I have large DB with ~200,000 vectors (~2000 plus examples) with ~200 features.
I'm trying to find the the best features for my problem. What are the recommended method? (preferred in Python or R, but not necessarily)
Best Answer
My first advice would be that unless identifying the informative features is a goal of the analysis, don't bother with feature selection and just use a regularised model, such a penalised logistic regression, ridge regression or SVM, and let the regularisation handle the over-fitting. It is often said that feature selection improves classifier performance, but it isn't always true.

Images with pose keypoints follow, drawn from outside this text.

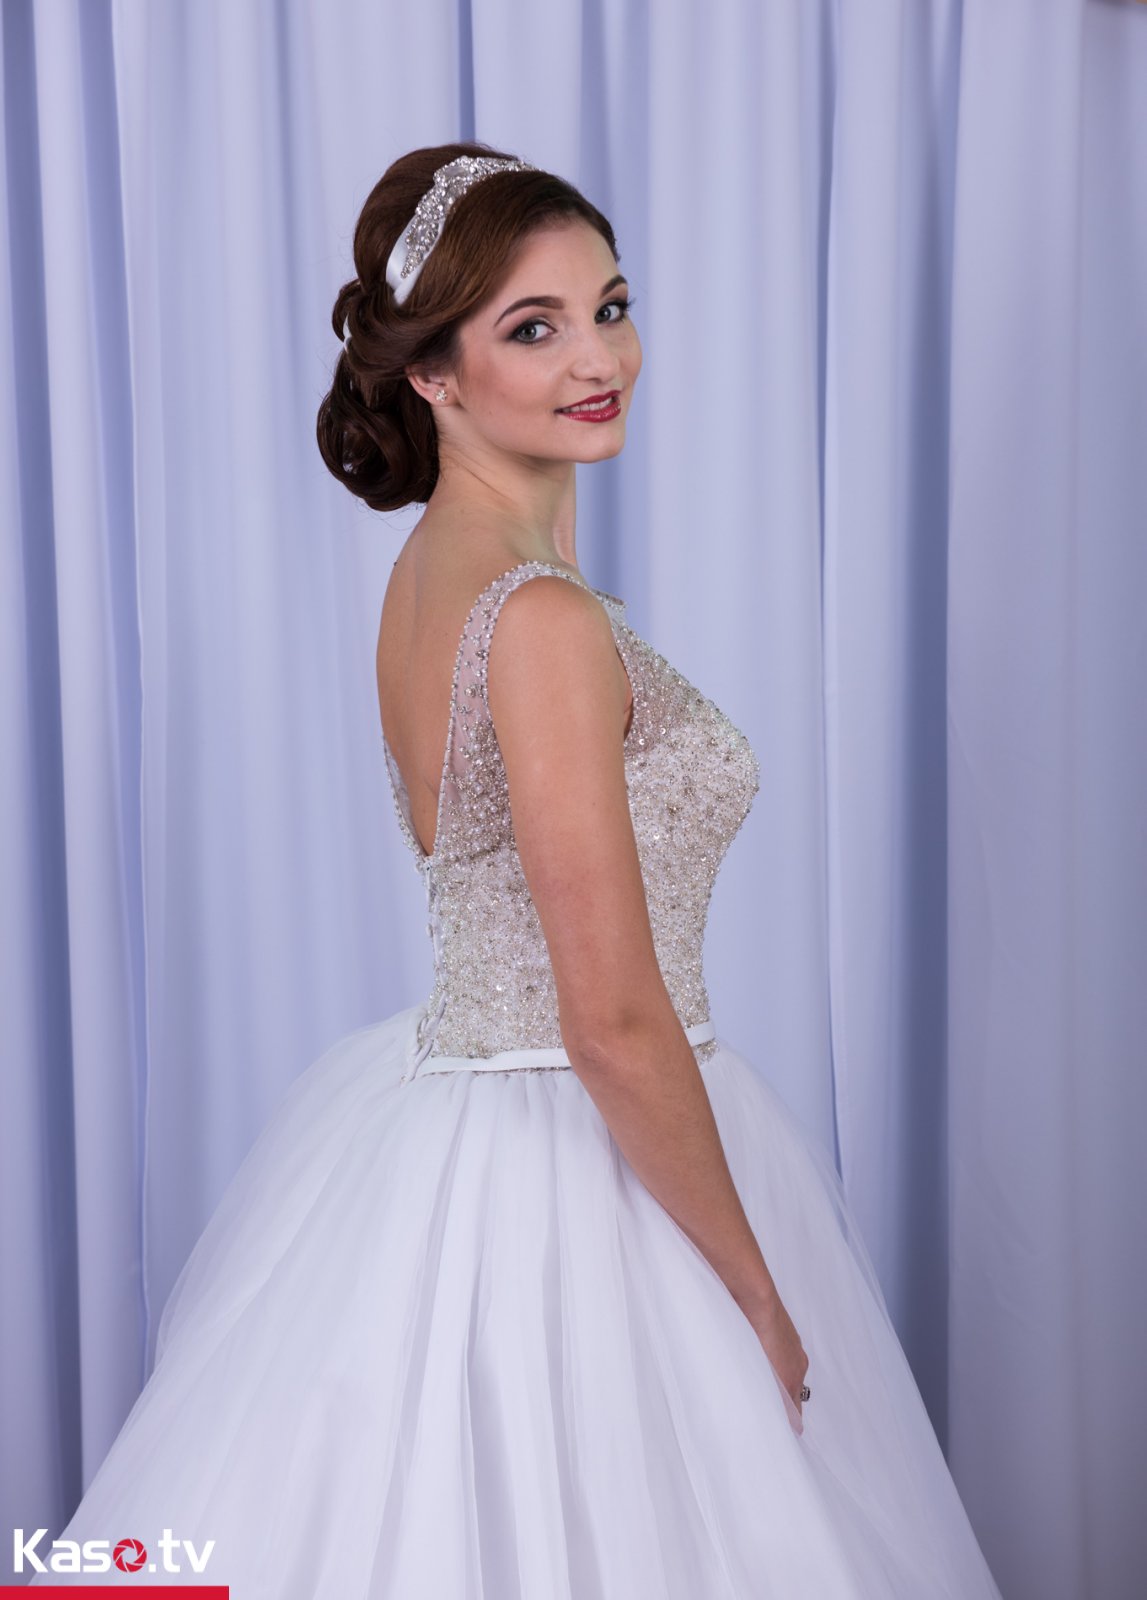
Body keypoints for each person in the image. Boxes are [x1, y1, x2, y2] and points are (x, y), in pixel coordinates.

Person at [28, 143, 1004, 1597]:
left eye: (609, 306)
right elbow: (607, 1017)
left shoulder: (437, 568)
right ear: (431, 373)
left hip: (463, 1124)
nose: (598, 357)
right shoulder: (538, 619)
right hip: (580, 1160)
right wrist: (755, 1287)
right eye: (533, 328)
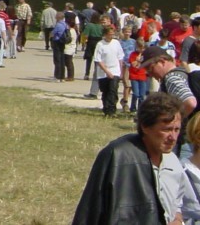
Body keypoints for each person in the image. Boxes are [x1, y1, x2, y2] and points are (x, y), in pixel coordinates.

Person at [73, 92, 185, 224]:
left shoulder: (173, 162)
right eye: (166, 130)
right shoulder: (118, 156)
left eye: (176, 130)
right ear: (145, 127)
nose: (173, 137)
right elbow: (90, 210)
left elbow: (177, 203)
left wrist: (177, 218)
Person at [95, 25, 124, 117]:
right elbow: (98, 60)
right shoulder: (100, 44)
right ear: (105, 34)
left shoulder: (116, 43)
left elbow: (120, 57)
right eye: (109, 34)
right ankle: (106, 109)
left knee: (113, 90)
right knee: (105, 91)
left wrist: (121, 71)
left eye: (113, 34)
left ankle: (112, 110)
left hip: (115, 70)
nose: (111, 36)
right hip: (103, 72)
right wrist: (107, 72)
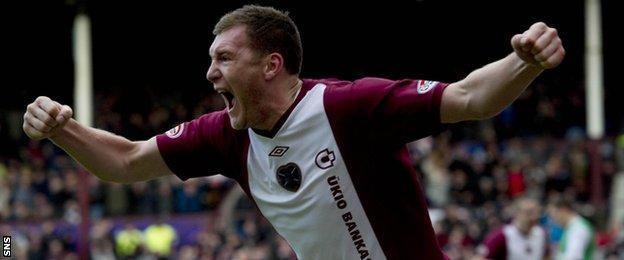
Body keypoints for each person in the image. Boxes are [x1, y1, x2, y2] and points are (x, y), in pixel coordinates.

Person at [22, 5, 565, 259]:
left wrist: (528, 62)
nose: (210, 73)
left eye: (223, 58)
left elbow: (468, 97)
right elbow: (127, 161)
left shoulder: (349, 106)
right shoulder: (224, 135)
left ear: (270, 65)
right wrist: (62, 130)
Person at [478, 197, 548, 260]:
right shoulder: (502, 235)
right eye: (528, 213)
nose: (533, 217)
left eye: (536, 212)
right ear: (517, 213)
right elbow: (479, 257)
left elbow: (547, 256)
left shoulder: (541, 233)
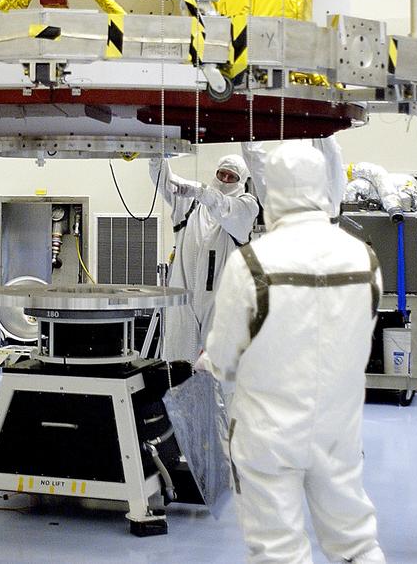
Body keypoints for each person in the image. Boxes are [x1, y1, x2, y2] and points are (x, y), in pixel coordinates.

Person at [202, 140, 385, 564]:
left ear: (272, 190)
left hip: (269, 434)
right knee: (356, 542)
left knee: (278, 550)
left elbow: (224, 359)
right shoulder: (364, 258)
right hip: (339, 430)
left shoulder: (252, 262)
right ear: (322, 187)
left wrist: (209, 360)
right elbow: (364, 333)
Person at [149, 153, 259, 362]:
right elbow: (165, 180)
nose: (225, 180)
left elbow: (225, 207)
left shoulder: (245, 207)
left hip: (220, 305)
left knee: (219, 371)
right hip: (184, 300)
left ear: (241, 181)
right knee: (178, 367)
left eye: (231, 177)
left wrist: (201, 192)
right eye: (221, 174)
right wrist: (156, 155)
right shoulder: (191, 204)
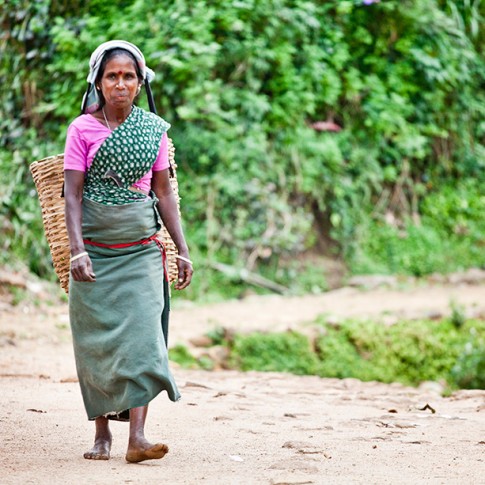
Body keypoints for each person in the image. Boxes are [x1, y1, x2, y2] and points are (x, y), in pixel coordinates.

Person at [63, 40, 193, 463]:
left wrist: (183, 250)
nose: (120, 84)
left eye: (129, 77)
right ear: (98, 83)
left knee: (144, 338)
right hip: (95, 253)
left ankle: (137, 437)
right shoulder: (81, 129)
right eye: (112, 76)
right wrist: (78, 251)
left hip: (140, 250)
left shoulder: (152, 129)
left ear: (140, 83)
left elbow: (164, 192)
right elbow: (72, 195)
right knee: (98, 344)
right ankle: (102, 434)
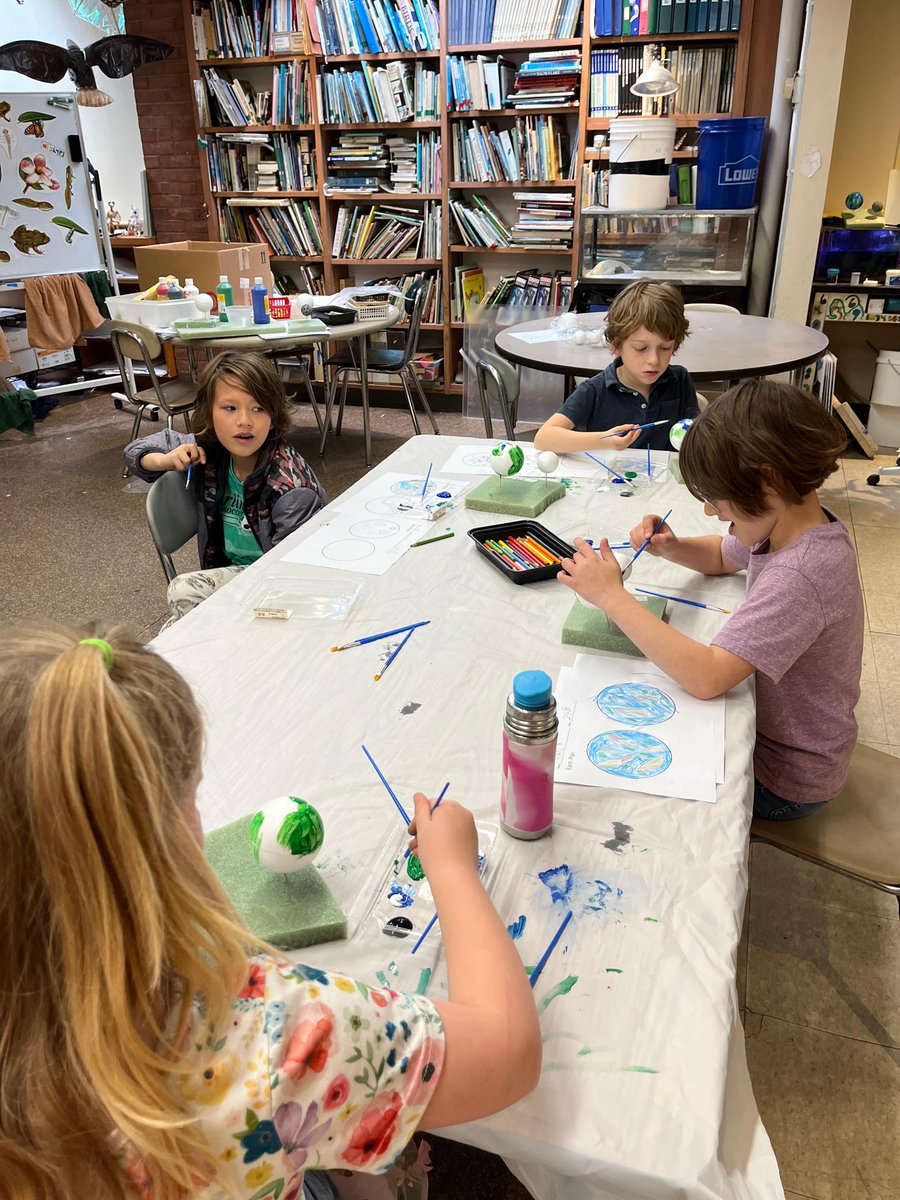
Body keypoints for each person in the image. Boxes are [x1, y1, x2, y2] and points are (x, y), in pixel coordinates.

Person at [0, 623, 542, 1200]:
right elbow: (509, 1052)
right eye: (193, 794)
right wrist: (453, 869)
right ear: (162, 840)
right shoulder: (276, 1035)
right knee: (372, 1155)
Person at [557, 380, 863, 821]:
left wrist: (610, 596)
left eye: (718, 500)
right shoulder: (791, 525)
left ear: (767, 480)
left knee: (631, 802)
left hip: (785, 776)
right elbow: (723, 555)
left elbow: (707, 677)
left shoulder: (802, 572)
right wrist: (672, 546)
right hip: (783, 742)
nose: (712, 514)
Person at [124, 351, 326, 627]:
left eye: (258, 408)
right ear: (209, 411)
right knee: (173, 631)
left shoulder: (291, 489)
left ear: (274, 414)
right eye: (230, 408)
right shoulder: (212, 448)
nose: (244, 421)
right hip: (231, 575)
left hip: (276, 586)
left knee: (182, 595)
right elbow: (135, 452)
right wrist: (167, 460)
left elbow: (290, 578)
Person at [533, 280, 698, 455]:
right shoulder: (595, 390)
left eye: (665, 348)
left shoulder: (679, 379)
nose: (654, 360)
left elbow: (697, 433)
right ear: (616, 345)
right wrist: (606, 440)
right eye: (641, 348)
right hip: (609, 478)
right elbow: (544, 438)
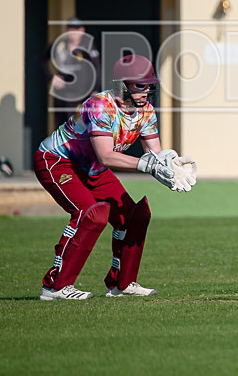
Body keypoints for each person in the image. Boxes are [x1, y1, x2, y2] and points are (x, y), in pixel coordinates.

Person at [35, 55, 197, 300]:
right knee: (90, 213)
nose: (147, 91)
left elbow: (154, 154)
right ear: (123, 84)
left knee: (135, 216)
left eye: (149, 85)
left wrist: (170, 166)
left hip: (92, 168)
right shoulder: (99, 105)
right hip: (57, 161)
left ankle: (122, 284)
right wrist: (149, 166)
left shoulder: (147, 111)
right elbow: (106, 157)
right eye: (140, 85)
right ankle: (55, 286)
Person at [43, 18, 102, 128]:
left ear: (82, 30)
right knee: (59, 126)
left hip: (80, 94)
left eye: (76, 29)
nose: (73, 33)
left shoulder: (87, 46)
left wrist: (95, 90)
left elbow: (97, 68)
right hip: (61, 93)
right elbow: (43, 60)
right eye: (70, 29)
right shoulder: (60, 45)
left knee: (77, 126)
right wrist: (52, 78)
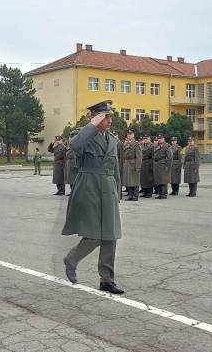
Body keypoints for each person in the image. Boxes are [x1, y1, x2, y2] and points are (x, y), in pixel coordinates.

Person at [62, 100, 125, 294]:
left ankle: (106, 279)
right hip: (89, 187)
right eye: (105, 117)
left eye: (109, 117)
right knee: (95, 234)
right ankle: (72, 259)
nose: (109, 121)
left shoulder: (112, 140)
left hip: (108, 189)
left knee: (111, 235)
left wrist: (118, 190)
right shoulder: (82, 135)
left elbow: (115, 168)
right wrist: (91, 125)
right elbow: (74, 145)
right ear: (95, 117)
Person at [122, 129, 142, 201]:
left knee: (135, 181)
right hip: (127, 164)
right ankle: (130, 195)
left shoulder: (137, 144)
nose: (129, 135)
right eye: (128, 134)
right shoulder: (126, 143)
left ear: (133, 135)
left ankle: (135, 196)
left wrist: (138, 167)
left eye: (130, 134)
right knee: (128, 181)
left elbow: (139, 156)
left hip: (133, 164)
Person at [152, 134, 173, 199]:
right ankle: (160, 194)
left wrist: (167, 166)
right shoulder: (156, 146)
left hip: (163, 165)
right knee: (159, 180)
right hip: (157, 165)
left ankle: (164, 194)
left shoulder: (166, 146)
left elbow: (170, 157)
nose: (159, 139)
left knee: (163, 180)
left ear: (163, 139)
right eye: (158, 138)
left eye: (160, 138)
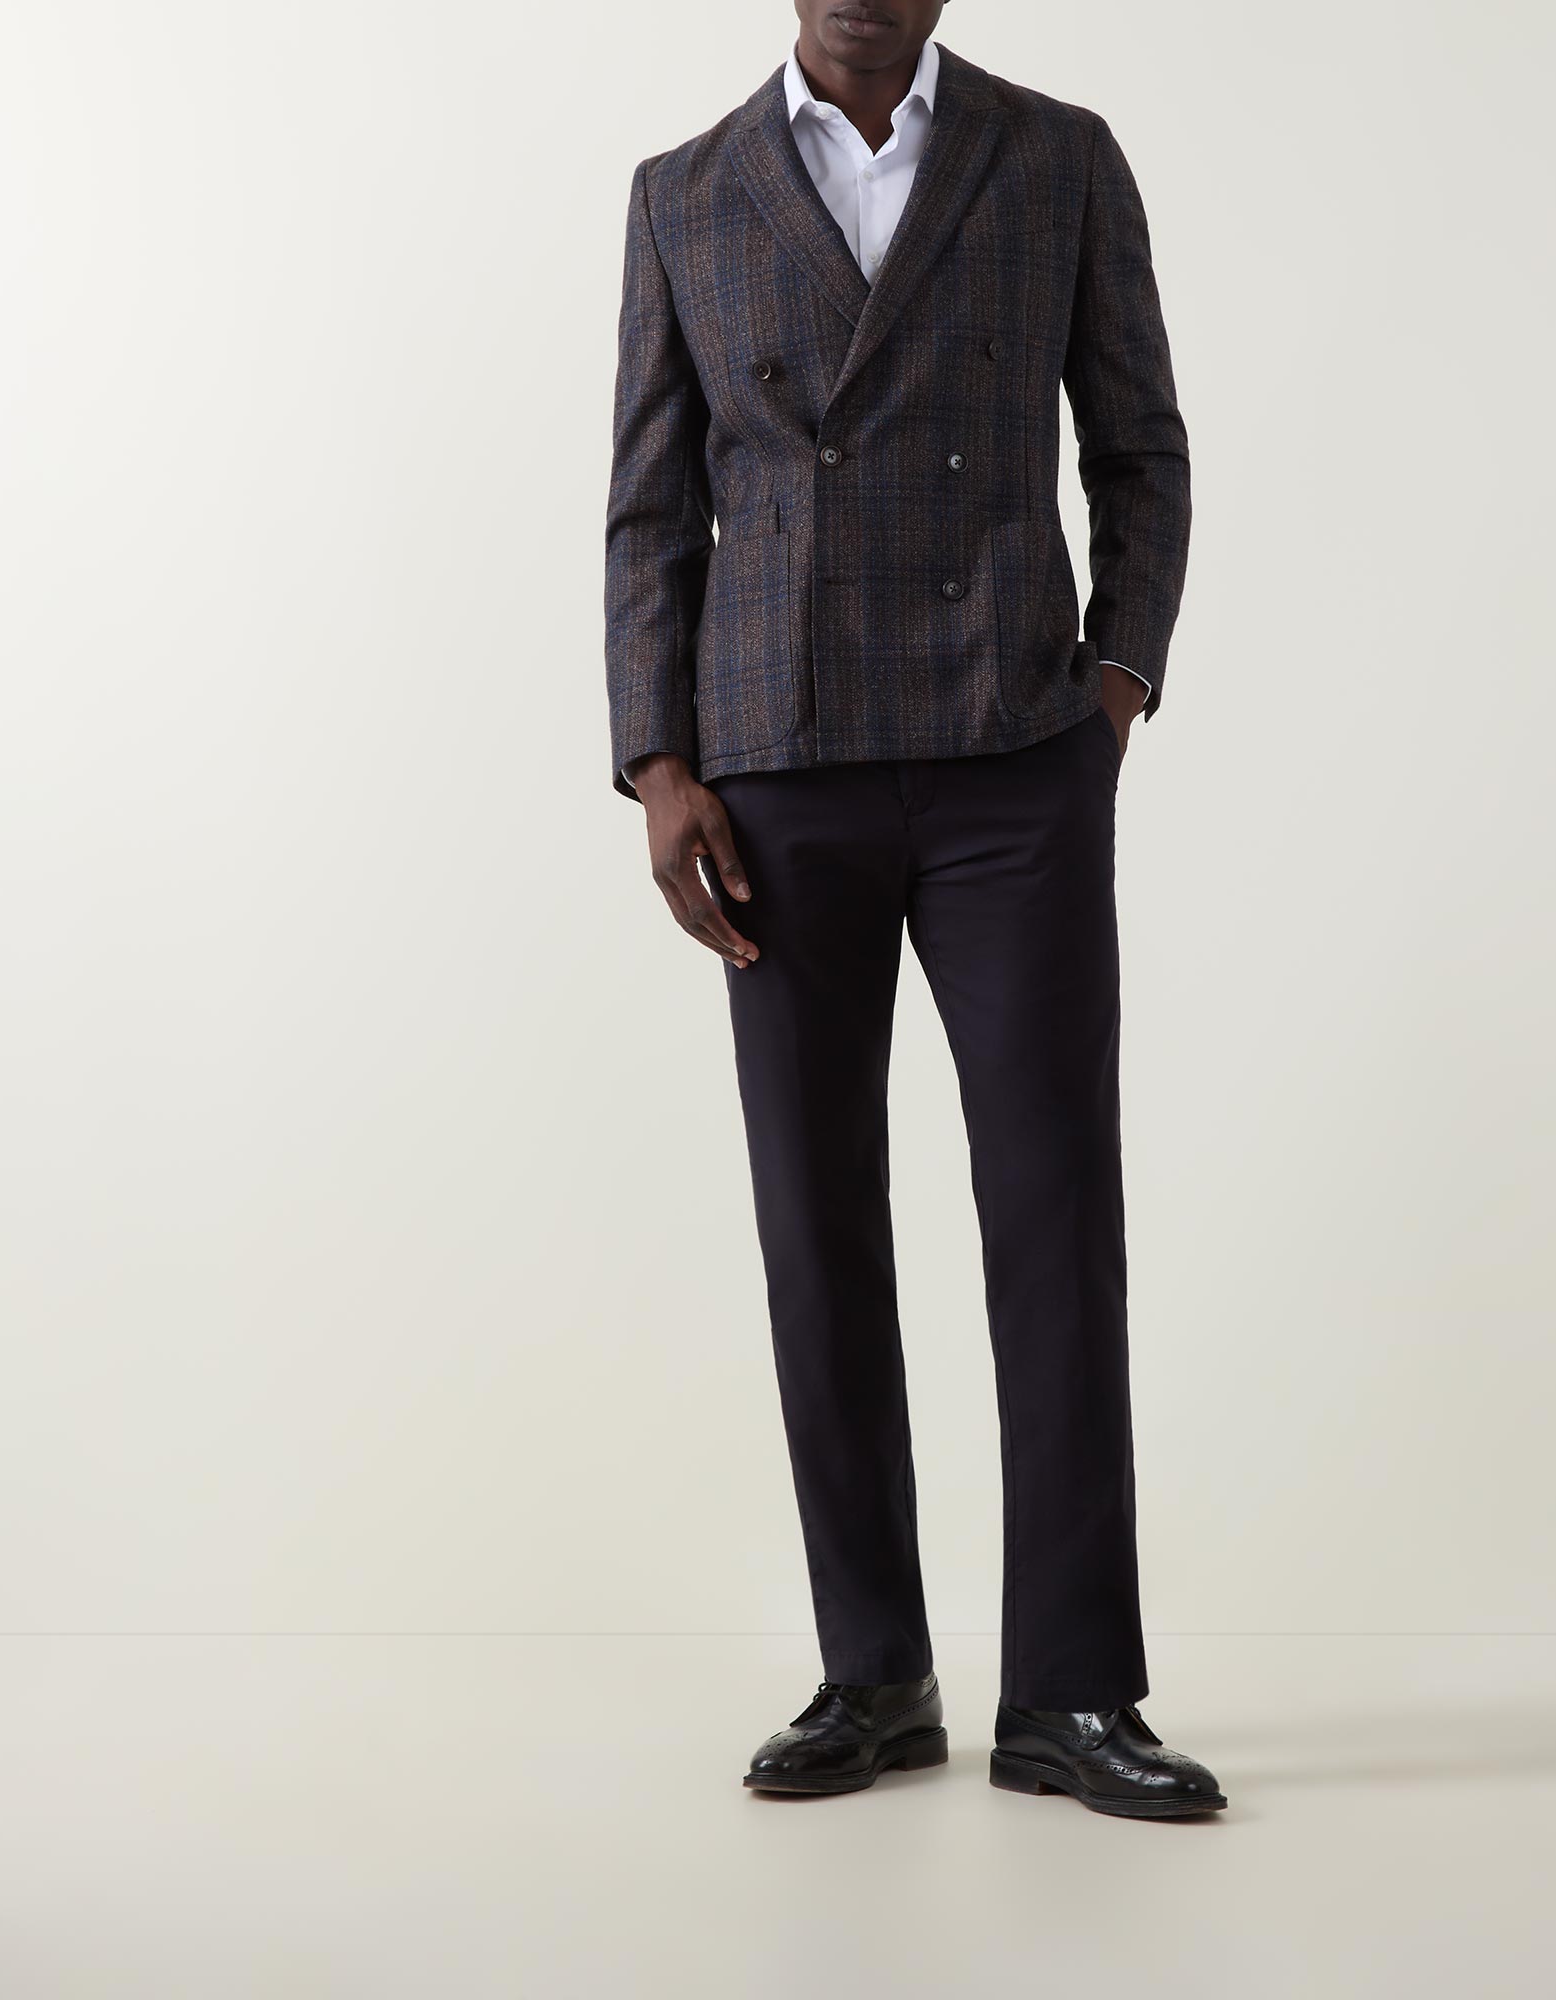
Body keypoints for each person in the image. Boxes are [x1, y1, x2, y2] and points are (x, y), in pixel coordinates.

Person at [604, 0, 1225, 1819]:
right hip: (775, 772)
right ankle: (874, 1672)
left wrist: (1113, 689)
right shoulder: (684, 194)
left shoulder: (1059, 160)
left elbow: (1142, 449)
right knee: (818, 1226)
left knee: (1054, 1214)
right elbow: (652, 511)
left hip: (1011, 752)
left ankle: (1072, 1694)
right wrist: (658, 762)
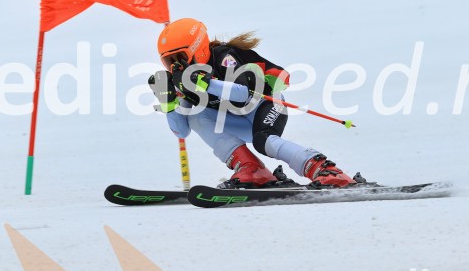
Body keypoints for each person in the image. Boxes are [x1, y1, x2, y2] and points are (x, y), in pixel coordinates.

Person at [150, 17, 358, 189]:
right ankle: (252, 169)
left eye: (181, 57)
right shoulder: (183, 80)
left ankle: (325, 170)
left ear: (198, 49)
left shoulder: (224, 57)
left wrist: (206, 84)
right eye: (169, 61)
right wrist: (169, 102)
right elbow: (181, 132)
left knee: (264, 140)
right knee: (195, 115)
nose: (177, 66)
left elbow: (243, 95)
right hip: (235, 120)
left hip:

To deal with the class imbalance problem, give different weights to the patterns from each class in calculating the loss function used to fit the model. Choose the ratio of weights by cross-validation (for a probabilistic classifier you can work out the asymptically optimal weights, but it generally won't give optimal results on a finite sample). If you are using a classifier that can't give different weights to each class, then sub-sample the majority class instead, where again the ratio of positive and negative patterns is determined by cross-validation (make sure the test partition in each fold of the cross-validation procedure has the same relative class frequencies you expect to see in operation).
Lastly, it is often the case in practical application with a class imbalance that false-positives and false-negatives are not of equal seriousness, so incorporate this into the construction of the classifier.